# [Your goal]
Please copy, exactly as they appear below, the lines from the one containing "الملاحظات والمقترحات بما يخدم مصلحة" through the one containing "تهدف إلى تحسين الواقع الخدمي والتنموي".

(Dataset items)
++++++++++++++++++++

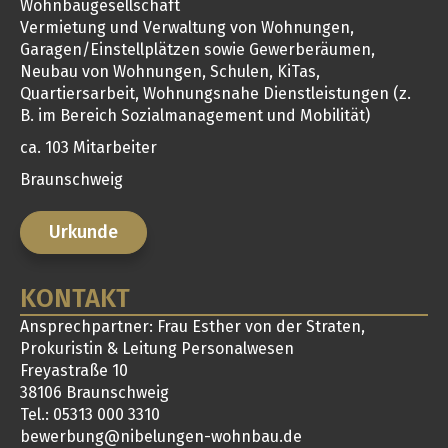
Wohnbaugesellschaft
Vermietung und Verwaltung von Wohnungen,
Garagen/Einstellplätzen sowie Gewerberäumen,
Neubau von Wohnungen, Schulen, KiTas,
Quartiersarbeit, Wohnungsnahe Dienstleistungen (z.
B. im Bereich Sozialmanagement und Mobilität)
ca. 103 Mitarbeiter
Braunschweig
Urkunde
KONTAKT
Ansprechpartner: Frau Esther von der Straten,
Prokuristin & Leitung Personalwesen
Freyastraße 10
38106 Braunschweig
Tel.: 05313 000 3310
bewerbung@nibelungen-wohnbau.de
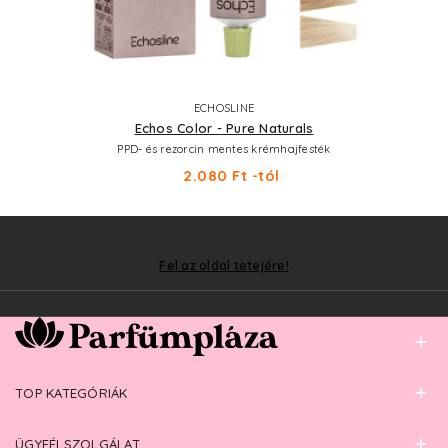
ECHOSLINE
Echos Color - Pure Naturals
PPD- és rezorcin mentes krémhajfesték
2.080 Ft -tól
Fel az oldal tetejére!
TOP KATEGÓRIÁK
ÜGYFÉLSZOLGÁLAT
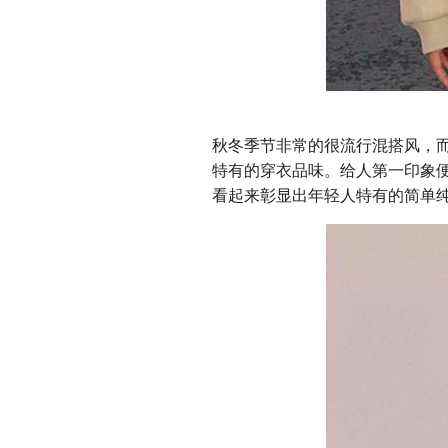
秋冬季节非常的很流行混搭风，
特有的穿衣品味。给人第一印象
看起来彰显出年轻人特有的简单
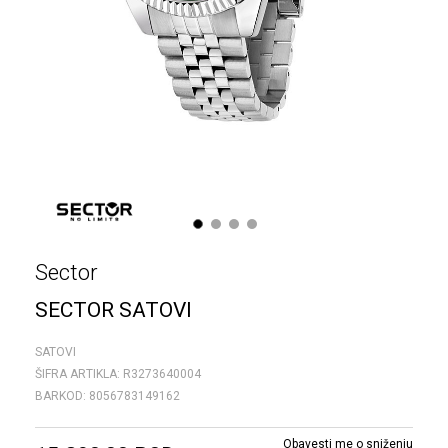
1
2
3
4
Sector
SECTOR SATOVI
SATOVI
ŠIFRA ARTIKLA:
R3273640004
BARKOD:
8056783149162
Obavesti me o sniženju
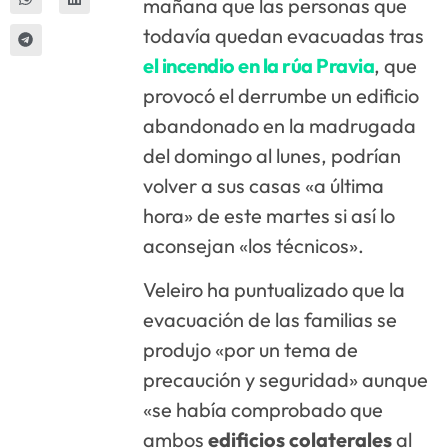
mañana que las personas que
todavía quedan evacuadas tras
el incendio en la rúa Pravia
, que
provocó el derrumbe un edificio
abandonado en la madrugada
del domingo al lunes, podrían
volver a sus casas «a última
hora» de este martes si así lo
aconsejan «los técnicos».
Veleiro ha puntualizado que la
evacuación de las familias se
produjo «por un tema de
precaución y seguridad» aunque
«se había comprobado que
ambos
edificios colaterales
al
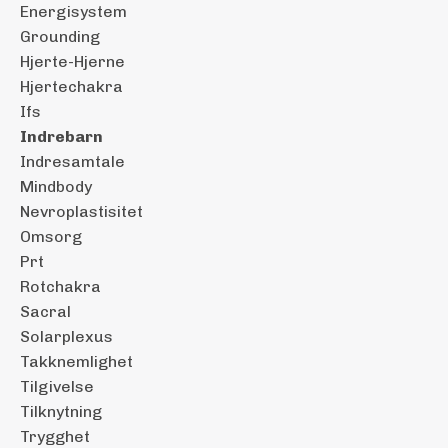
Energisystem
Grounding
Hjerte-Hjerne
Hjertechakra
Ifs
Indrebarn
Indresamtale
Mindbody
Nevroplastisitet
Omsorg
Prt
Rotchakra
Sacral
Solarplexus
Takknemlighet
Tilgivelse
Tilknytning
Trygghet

++++++++++++++++++++

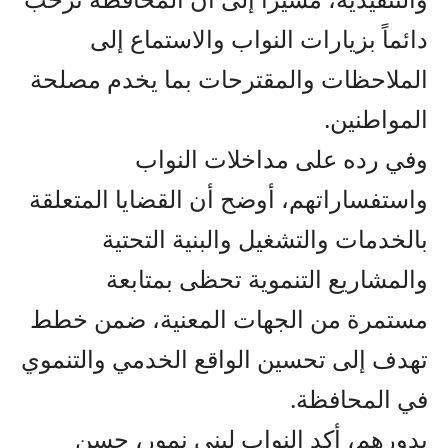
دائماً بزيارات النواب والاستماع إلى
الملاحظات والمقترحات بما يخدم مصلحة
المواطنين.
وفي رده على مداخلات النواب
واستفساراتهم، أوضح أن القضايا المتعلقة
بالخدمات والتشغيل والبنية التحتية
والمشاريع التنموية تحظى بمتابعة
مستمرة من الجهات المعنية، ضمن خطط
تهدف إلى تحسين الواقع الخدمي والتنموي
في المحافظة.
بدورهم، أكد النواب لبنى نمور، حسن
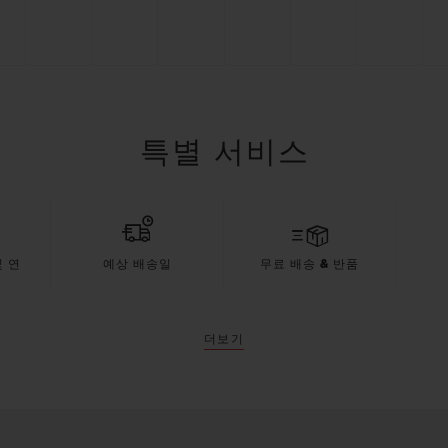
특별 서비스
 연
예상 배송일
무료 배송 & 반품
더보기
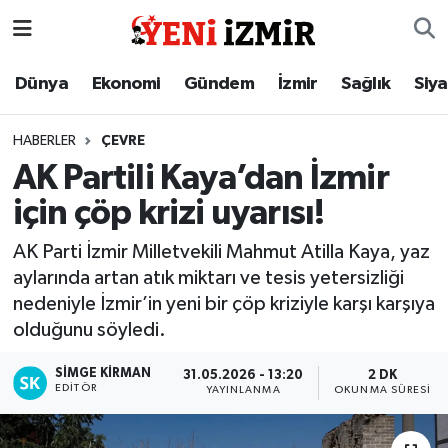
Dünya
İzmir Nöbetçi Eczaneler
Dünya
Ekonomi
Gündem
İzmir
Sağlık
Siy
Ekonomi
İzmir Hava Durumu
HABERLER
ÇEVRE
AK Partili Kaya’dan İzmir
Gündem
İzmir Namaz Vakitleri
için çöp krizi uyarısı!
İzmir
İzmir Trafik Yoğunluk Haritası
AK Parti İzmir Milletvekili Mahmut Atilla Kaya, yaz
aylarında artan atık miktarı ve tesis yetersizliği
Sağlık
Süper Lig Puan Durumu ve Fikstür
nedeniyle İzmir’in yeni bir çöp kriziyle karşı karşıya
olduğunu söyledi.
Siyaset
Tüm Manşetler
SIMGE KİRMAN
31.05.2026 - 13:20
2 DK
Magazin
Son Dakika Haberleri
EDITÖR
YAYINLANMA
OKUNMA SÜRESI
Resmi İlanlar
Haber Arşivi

++++++++++++++++++++

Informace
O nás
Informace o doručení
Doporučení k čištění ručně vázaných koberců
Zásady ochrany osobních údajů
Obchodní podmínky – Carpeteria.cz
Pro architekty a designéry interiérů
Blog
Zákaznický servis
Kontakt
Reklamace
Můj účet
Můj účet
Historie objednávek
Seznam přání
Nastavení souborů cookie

++++++++++++++++++++

# [Response to this exercise]
الملاحظات والمقترحات بما يخدم مصلحة
المواطنين.
وفي رده على مداخلات النواب
واستفساراتهم، أوضح أن القضايا المتعلقة
بالخدمات والتشغيل والبنية التحتية
والمشاريع التنموية تحظى بمتابعة
مستمرة من الجهات المعنية، ضمن خطط
تهدف إلى تحسين الواقع الخدمي والتنموي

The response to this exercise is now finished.